§ **WHAT TO PRODUCE**
Copy, from the listing, every line in which the string "CopyAthlete" is present.

※ ※ ※

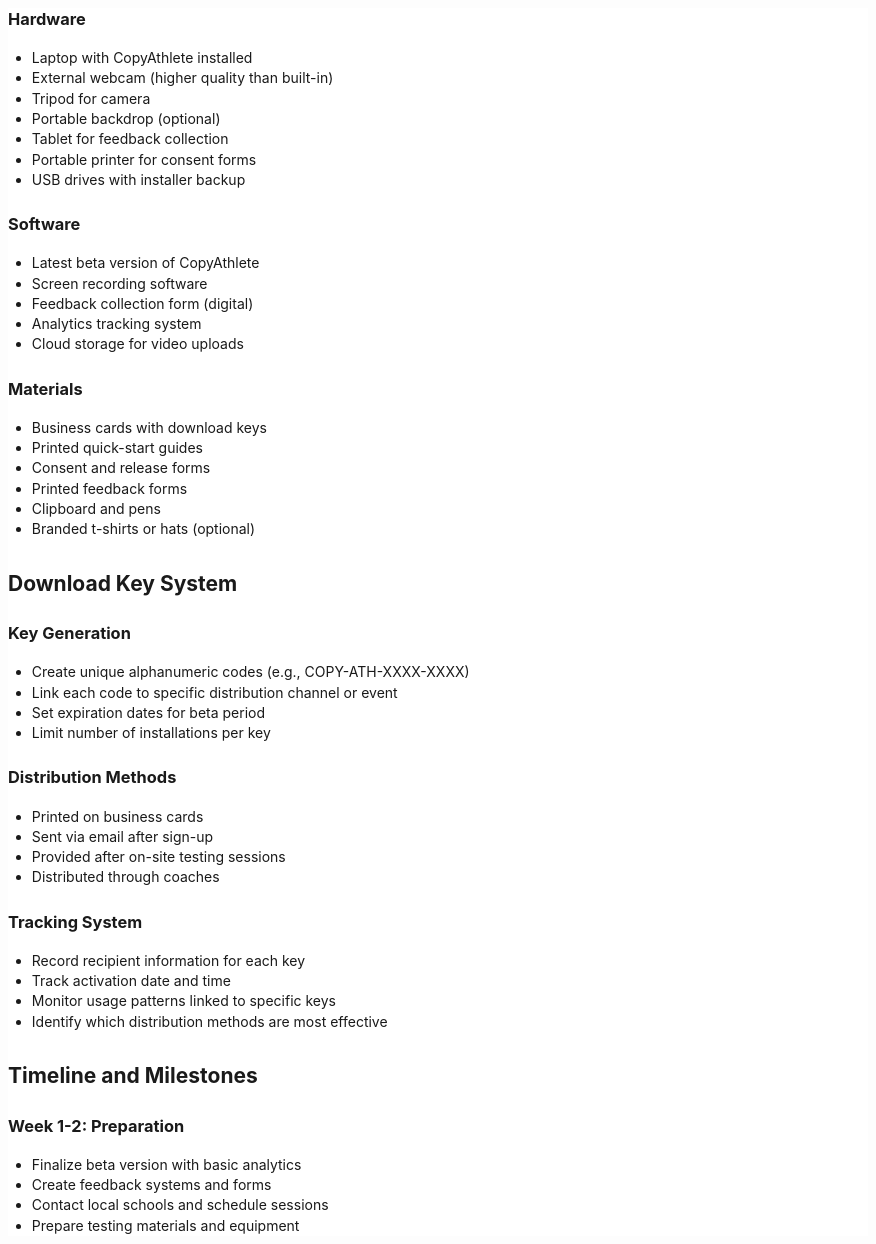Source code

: ### Hardware
- Laptop with CopyAthlete installed
- External webcam (higher quality than built-in)
- Tripod for camera
- Portable backdrop (optional)
- Tablet for feedback collection
- Portable printer for consent forms
- USB drives with installer backup

### Software
- Latest beta version of CopyAthlete
- Screen recording software
- Feedback collection form (digital)
- Analytics tracking system
- Cloud storage for video uploads

### Materials
- Business cards with download keys
- Printed quick-start guides
- Consent and release forms
- Printed feedback forms
- Clipboard and pens
- Branded t-shirts or hats (optional)

## Download Key System

### Key Generation
- Create unique alphanumeric codes (e.g., COPY-ATH-XXXX-XXXX)
- Link each code to specific distribution channel or event
- Set expiration dates for beta period
- Limit number of installations per key

### Distribution Methods
- Printed on business cards
- Sent via email after sign-up
- Provided after on-site testing sessions
- Distributed through coaches

### Tracking System
- Record recipient information for each key
- Track activation date and time
- Monitor usage patterns linked to specific keys
- Identify which distribution methods are most effective

## Timeline and Milestones

### Week 1-2: Preparation
- Finalize beta version with basic analytics
- Create feedback systems and forms
- Contact local schools and schedule sessions
- Prepare testing materials and equipment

※ ※ ※

§ **TASK ANSWER**
- Laptop with CopyAthlete installed
- Latest beta version of CopyAthlete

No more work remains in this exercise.